• _AIM OF THE EXERCISE_
If a line in the records below contains the word "Adhesive", copy it out.
----------------
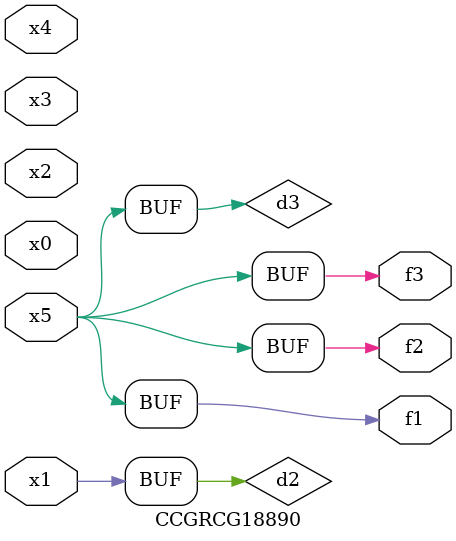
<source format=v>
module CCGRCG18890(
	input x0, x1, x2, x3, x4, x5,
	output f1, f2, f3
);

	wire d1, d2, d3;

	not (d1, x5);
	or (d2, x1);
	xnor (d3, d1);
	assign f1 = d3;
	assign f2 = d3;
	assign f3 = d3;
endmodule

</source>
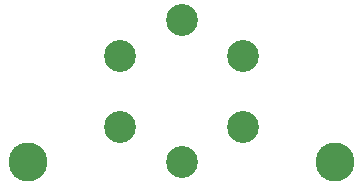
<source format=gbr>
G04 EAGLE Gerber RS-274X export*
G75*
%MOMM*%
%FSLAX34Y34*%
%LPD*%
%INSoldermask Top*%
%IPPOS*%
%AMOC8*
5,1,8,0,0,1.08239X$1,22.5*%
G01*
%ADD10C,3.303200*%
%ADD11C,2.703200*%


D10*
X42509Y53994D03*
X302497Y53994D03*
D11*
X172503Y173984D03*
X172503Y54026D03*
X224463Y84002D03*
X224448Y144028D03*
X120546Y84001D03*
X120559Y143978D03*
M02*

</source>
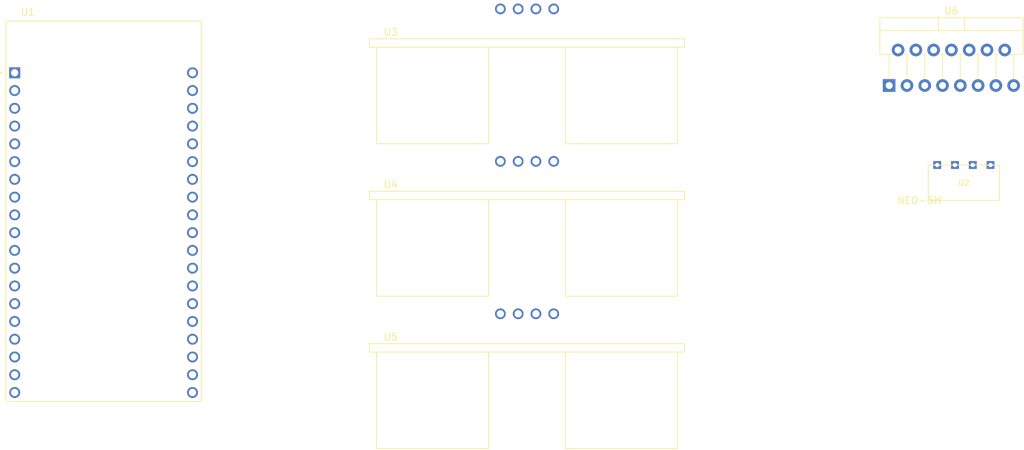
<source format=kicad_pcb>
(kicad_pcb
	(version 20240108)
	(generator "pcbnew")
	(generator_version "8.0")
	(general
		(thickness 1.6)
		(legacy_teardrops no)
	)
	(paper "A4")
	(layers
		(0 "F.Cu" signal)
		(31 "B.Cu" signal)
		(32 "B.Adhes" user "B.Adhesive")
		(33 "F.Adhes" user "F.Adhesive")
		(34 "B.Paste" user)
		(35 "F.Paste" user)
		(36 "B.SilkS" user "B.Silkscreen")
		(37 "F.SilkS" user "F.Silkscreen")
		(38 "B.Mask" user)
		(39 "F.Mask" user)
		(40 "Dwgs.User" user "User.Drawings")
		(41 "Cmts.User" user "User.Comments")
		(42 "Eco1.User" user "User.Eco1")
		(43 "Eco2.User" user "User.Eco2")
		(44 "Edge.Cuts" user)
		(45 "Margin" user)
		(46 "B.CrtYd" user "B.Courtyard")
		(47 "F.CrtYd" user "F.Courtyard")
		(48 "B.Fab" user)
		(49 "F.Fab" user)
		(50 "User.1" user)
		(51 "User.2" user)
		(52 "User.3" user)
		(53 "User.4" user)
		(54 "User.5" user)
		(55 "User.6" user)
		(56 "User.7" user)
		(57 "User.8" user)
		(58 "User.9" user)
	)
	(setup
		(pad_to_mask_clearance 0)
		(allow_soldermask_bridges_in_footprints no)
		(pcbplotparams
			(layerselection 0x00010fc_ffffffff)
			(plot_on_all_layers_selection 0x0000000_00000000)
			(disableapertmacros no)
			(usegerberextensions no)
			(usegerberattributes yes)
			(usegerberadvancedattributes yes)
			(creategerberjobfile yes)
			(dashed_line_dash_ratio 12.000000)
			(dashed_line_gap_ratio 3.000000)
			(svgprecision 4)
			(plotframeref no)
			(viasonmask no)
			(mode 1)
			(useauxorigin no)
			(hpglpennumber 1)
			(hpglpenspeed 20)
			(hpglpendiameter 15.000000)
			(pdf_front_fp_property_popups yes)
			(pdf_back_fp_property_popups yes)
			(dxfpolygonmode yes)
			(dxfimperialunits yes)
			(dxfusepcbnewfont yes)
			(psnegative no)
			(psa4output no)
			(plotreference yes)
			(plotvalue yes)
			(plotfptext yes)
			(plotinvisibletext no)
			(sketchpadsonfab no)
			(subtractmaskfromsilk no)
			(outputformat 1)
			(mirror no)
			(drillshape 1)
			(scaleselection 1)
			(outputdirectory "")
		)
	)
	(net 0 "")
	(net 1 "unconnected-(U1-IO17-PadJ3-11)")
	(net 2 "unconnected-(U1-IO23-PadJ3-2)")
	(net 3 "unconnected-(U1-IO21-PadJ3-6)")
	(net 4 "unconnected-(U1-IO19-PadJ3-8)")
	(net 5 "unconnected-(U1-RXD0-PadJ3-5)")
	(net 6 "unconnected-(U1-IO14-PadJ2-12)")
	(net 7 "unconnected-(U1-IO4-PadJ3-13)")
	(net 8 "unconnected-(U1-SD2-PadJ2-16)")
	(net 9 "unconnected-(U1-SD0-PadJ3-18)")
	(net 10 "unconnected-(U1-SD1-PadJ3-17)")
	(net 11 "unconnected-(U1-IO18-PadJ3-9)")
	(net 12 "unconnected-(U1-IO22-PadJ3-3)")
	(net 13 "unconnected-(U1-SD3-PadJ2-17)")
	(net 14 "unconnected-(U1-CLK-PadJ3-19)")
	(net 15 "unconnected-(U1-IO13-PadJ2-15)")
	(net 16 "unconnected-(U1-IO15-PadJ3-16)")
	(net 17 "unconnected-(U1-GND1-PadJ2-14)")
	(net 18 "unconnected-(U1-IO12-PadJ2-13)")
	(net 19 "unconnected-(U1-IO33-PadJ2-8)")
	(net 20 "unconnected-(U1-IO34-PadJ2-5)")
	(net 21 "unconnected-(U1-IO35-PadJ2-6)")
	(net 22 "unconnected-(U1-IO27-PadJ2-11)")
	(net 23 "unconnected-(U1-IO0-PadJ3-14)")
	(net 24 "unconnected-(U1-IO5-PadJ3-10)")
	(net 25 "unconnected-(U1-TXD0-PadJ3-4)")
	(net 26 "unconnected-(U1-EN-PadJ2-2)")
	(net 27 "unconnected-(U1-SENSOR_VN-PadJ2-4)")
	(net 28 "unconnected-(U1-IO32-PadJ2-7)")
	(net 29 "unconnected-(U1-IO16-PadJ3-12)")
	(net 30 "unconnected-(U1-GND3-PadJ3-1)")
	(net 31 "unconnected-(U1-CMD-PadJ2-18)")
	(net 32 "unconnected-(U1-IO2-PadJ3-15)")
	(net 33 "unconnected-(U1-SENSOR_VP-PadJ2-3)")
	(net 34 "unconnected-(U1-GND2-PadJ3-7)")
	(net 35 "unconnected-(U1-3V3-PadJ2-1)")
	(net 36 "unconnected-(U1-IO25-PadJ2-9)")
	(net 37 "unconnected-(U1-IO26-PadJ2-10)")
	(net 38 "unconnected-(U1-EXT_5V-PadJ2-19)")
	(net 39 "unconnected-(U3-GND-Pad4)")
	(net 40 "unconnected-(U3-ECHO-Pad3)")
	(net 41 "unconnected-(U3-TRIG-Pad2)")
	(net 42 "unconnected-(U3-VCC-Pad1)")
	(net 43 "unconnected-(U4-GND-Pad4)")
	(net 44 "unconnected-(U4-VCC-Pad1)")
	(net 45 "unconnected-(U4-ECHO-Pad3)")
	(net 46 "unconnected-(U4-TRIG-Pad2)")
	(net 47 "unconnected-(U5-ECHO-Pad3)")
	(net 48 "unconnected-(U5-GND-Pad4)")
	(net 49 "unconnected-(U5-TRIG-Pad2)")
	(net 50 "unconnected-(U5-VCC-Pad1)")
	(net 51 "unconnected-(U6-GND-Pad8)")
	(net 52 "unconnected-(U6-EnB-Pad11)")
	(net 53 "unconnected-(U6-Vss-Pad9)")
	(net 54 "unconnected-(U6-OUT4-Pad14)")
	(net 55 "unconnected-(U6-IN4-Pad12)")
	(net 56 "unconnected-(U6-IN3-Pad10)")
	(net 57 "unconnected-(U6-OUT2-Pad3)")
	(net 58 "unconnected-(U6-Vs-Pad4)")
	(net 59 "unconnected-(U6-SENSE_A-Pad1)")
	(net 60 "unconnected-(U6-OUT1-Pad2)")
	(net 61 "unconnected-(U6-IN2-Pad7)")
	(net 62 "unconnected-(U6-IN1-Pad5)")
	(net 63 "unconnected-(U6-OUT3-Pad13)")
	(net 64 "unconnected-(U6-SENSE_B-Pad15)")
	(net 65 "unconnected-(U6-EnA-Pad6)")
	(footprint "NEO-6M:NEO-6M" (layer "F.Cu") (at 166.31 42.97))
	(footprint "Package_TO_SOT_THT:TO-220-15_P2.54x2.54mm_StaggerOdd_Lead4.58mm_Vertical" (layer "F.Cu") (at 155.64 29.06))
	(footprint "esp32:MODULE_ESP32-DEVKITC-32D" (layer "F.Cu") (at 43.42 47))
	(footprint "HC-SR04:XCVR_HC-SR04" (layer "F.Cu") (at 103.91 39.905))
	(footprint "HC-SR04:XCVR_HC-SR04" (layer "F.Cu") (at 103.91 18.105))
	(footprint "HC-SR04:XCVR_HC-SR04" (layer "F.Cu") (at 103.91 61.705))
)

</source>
----------------
• _RESULT OF THE EXERCISE_
		(32 "B.Adhes" user "B.Adhesive")
		(33 "F.Adhes" user "F.Adhesive")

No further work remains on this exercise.